Nos critiques littéraires de la semaine

« Mes nuits sans Bardot », de Simonetta Greggio, « La Reine jaune », de Joseph Macé-Scaron, « Des souris et des hommes », de John Steinbeck : découvrez nos critiques littéraires de la semaine.
Simonetta Greggio, romancière et traductrice italienne.
Simonetta Greggio, romancière et traductrice italienne. (Crédits : © LTD / Astrid di Crollalanza/opale.photo)

- **Partie données**

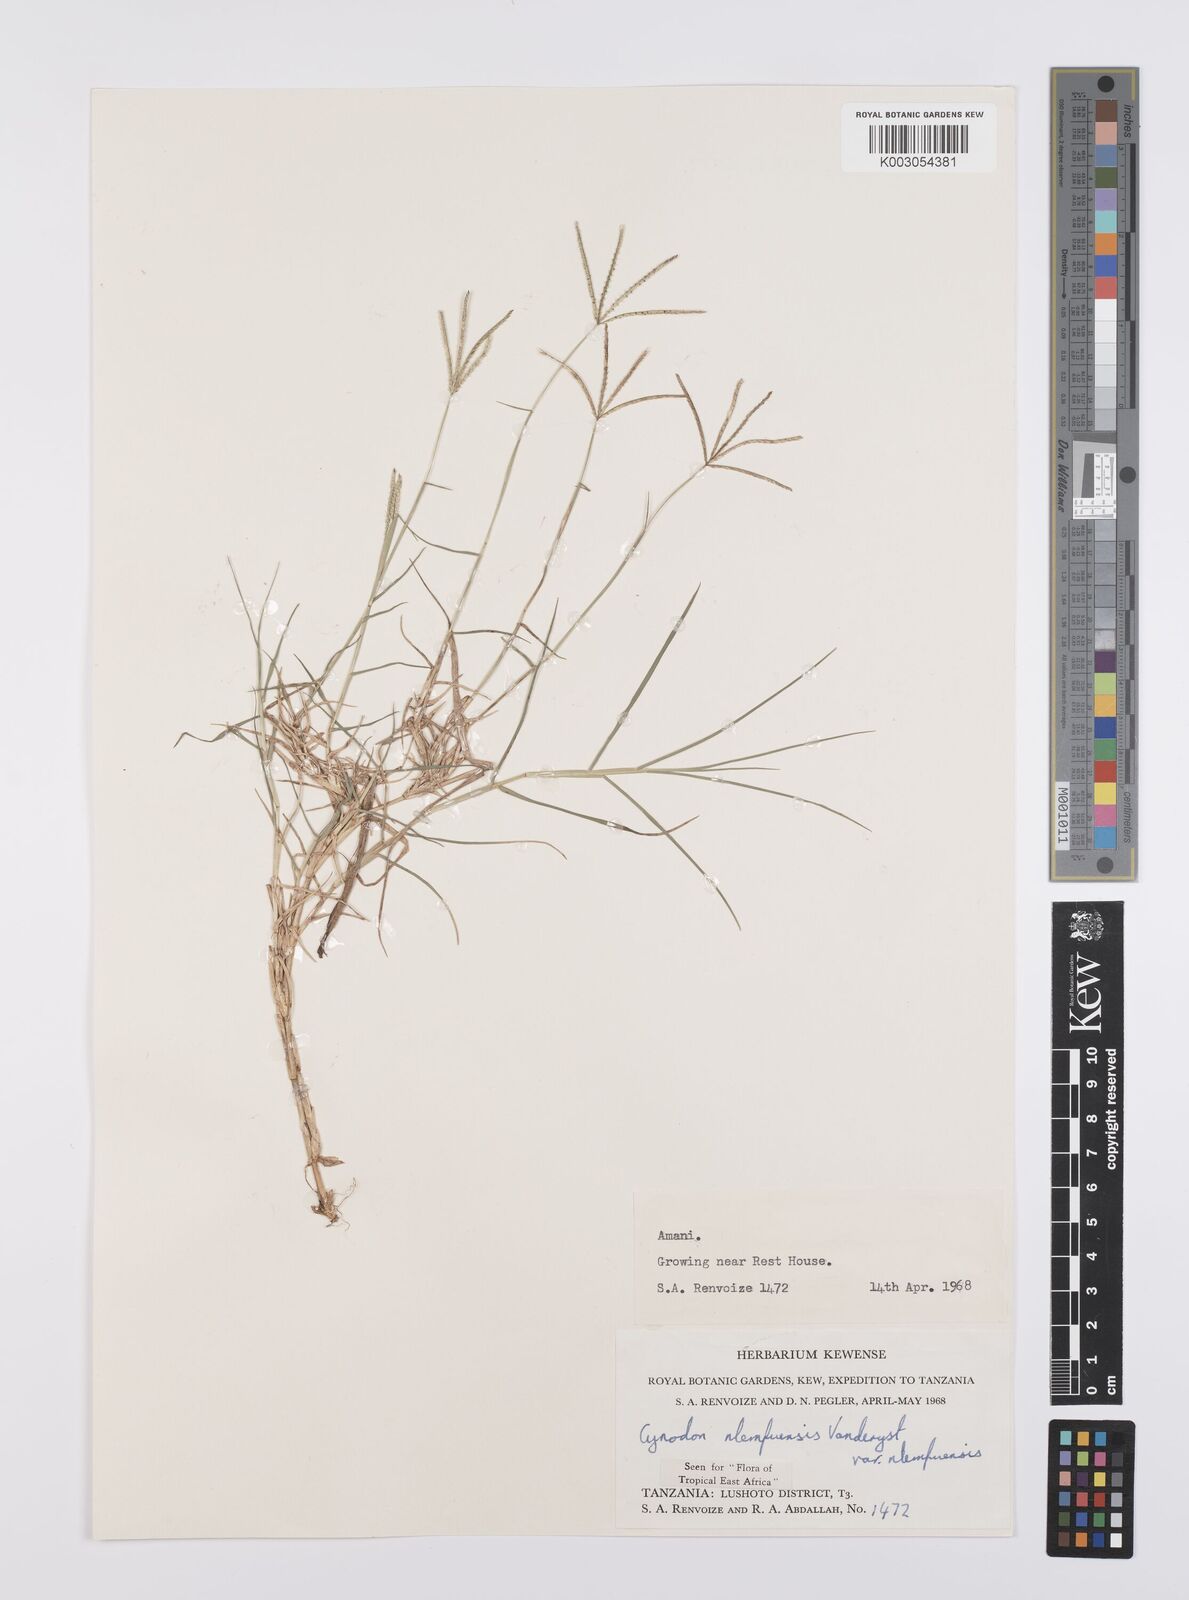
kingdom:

- **La consigne**
D'après le texte fourni, quel est l'auteur de « La Reine jaune » ?

- **Bonne réponse**
Joseph Macé-Scaron.